TASK TO COMPLETE: Using the listing below, please gather every line containing the word "left".

INFORMATION SHOWN:
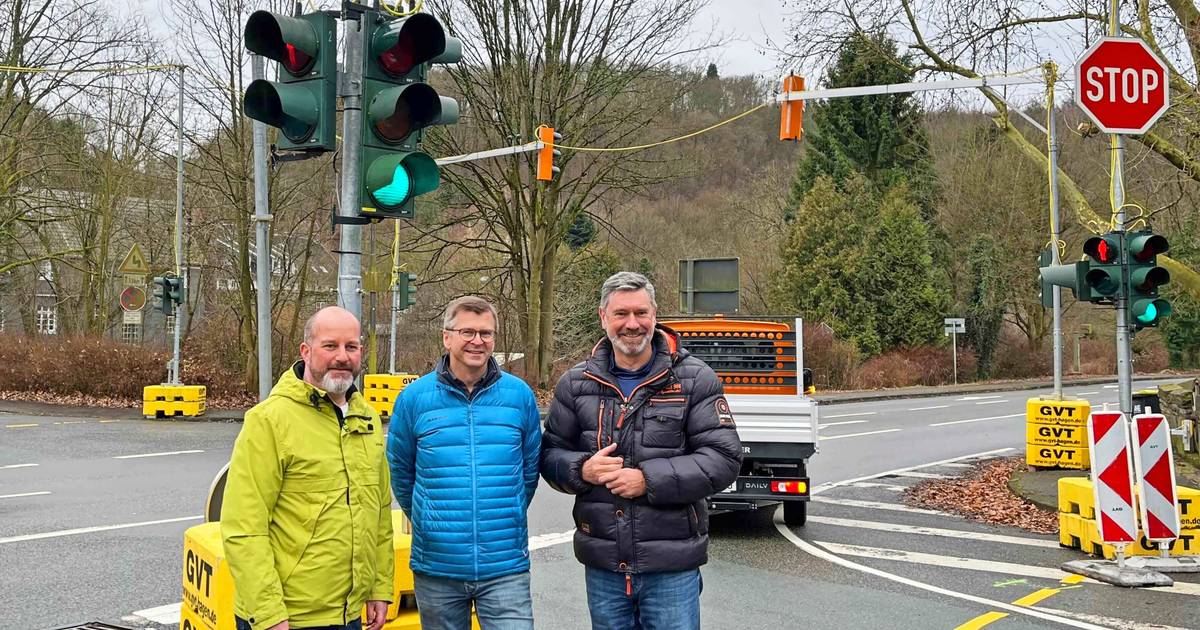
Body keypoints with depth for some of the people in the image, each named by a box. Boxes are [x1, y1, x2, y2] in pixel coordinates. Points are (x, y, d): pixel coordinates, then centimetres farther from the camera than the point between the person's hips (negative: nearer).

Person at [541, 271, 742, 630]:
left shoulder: (694, 379, -3)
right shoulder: (575, 384, 6)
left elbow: (724, 458, -8)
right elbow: (550, 455, 11)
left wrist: (650, 480, -18)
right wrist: (582, 470, -13)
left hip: (672, 566, -3)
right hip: (602, 564, 3)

RESULT OF THE EXERCISE:
left shoulder: (694, 379, -3)
left elbow: (724, 458, -8)
left wrist: (650, 480, -18)
left hip: (672, 566, -3)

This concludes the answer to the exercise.